Seçilmiş Bölüm.

——————

20 Ocak 2017 Cuma

türk tarihi

OSMANLI TARİHİNE GİRİŞ
Türklerin Anavatanı ve Göçleri
Binlerce yıllık tarih sayfaları karıştırılacak olursa; insanlığın kendini tanımaya ve gelecek günlere intikal edecek eserler bırakmaya başladığı zamanlardan itibaren, Türk kavminin, yakın ve uzak çevresinde tarihin her çağında mühim roller oynadığı, tarih devirlerini kapayıp yeni ve daha ileri devirler le insanlık âleminde geniş ufukların açılmasına sebep ve âmil olduğu görülür.
Milletimize bin beş yüz seneden beri alem olan Türk ismi söylenmeden çok önce de ırkımıza mensup insan toplulukları dünya medeniyetinin temel¬lerine en yapıcı ve zengin harcı koymuşlar, bilhassa İslâmiyet'i kabulden sonra da yeryüzünde Hak dininin en fedakâr koruyucusu, eşsiz ve kahraman alemdarı, asil mücahidi olmuşlardır.

——————

Görev Tanımı. Türklerin anavatanı ve göçleri konulu metinde "OSMANLI TARİHİNE GİRİŞ" sözleriyle başlayıp "âmil olduğu görülür." sözlerine kadar süren kısmı hiç değiştirmeden tekrarlayın. Ardından gelen malzemenin bu alıştırmada hiçbir işlevi yoktur.

——————

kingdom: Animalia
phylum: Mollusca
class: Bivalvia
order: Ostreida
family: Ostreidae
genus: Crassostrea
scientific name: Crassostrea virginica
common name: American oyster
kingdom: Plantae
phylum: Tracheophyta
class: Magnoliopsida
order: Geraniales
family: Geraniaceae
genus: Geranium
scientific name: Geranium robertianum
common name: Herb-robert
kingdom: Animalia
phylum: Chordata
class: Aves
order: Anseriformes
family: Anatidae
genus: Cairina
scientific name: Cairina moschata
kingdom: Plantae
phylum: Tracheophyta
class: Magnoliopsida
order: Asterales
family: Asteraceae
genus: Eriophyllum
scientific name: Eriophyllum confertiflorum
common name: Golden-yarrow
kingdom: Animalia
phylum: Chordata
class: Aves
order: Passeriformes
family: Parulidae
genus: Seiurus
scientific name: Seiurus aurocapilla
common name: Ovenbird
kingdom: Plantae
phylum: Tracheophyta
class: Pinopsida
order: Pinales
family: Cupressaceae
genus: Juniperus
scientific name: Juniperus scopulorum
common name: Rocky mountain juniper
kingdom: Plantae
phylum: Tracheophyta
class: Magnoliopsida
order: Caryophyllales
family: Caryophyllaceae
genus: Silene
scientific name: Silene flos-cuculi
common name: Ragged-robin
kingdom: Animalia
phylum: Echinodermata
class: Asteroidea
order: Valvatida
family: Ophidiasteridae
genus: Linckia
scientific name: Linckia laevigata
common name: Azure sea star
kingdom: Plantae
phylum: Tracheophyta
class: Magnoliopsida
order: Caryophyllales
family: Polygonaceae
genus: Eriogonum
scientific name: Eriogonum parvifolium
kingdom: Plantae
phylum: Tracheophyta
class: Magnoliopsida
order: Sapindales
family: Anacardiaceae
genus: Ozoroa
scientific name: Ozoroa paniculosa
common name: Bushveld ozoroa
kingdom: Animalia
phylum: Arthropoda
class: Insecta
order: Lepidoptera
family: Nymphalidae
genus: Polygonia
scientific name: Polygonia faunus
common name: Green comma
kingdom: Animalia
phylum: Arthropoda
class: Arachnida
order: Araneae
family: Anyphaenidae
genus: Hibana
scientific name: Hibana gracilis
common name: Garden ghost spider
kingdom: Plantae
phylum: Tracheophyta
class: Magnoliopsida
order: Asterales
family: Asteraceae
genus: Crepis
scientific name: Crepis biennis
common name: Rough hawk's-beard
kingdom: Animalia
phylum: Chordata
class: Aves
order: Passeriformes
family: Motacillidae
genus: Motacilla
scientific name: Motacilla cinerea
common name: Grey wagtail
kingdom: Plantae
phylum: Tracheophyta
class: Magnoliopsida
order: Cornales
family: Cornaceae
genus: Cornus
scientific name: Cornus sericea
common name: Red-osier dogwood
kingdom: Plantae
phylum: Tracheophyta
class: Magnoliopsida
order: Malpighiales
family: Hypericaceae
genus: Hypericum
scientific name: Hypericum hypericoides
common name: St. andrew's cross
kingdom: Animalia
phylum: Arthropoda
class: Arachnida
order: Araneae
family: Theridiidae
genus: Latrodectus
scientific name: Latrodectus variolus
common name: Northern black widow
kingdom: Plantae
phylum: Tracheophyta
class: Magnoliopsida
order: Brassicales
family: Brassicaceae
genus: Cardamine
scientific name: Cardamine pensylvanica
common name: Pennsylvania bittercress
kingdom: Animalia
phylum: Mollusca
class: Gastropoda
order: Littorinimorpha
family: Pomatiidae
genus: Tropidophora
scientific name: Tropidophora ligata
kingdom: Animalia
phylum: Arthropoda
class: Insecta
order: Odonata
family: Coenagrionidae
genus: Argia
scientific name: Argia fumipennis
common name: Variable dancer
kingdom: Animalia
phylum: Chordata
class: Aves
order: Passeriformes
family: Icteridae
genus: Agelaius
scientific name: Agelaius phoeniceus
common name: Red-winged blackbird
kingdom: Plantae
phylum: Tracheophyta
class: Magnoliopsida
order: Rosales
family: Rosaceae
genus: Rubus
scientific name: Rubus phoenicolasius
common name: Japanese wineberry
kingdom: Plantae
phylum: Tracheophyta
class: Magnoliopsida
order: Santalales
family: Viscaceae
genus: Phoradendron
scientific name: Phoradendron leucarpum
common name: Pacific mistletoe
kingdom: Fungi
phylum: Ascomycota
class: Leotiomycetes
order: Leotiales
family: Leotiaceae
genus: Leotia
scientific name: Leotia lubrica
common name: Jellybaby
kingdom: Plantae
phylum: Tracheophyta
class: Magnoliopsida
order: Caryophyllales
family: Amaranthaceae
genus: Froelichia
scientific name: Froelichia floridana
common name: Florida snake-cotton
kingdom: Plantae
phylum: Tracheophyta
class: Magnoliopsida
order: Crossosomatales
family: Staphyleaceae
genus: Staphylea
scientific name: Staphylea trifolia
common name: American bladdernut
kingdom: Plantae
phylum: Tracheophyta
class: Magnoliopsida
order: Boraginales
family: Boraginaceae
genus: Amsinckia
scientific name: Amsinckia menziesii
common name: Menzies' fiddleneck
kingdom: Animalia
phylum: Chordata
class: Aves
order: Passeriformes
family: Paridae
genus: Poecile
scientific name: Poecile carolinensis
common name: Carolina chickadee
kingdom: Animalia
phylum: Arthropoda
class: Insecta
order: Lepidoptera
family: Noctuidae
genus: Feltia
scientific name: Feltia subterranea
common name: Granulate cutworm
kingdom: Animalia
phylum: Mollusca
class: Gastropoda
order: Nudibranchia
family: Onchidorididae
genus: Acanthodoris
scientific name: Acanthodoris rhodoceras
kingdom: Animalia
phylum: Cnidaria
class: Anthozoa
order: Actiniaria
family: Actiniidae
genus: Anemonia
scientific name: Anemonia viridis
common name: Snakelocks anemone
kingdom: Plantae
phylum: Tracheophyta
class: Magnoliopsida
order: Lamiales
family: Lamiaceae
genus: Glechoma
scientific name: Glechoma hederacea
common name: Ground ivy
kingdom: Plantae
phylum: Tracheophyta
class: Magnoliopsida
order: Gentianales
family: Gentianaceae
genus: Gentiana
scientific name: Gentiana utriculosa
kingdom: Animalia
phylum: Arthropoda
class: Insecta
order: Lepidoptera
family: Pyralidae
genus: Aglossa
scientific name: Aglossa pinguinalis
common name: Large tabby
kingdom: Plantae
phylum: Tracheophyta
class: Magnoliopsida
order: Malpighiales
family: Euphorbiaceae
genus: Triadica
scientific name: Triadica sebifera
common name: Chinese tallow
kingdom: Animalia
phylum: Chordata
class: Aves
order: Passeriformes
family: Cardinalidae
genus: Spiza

——————

Tam Yanıt.
OSMANLI TARİHİNE GİRİŞ
Türklerin Anavatanı ve Göçleri
Binlerce yıllık tarih sayfaları karıştırılacak olursa; insanlığın kendini tanımaya ve gelecek günlere intikal edecek eserler bırakmaya başladığı zamanlardan itibaren, Türk kavminin, yakın ve uzak çevresinde tarihin her çağında mühim roller oynadığı, tarih devirlerini kapayıp yeni ve daha ileri devirler le insanlık âleminde geniş ufukların açılmasına sebep ve âmil olduğu görülür.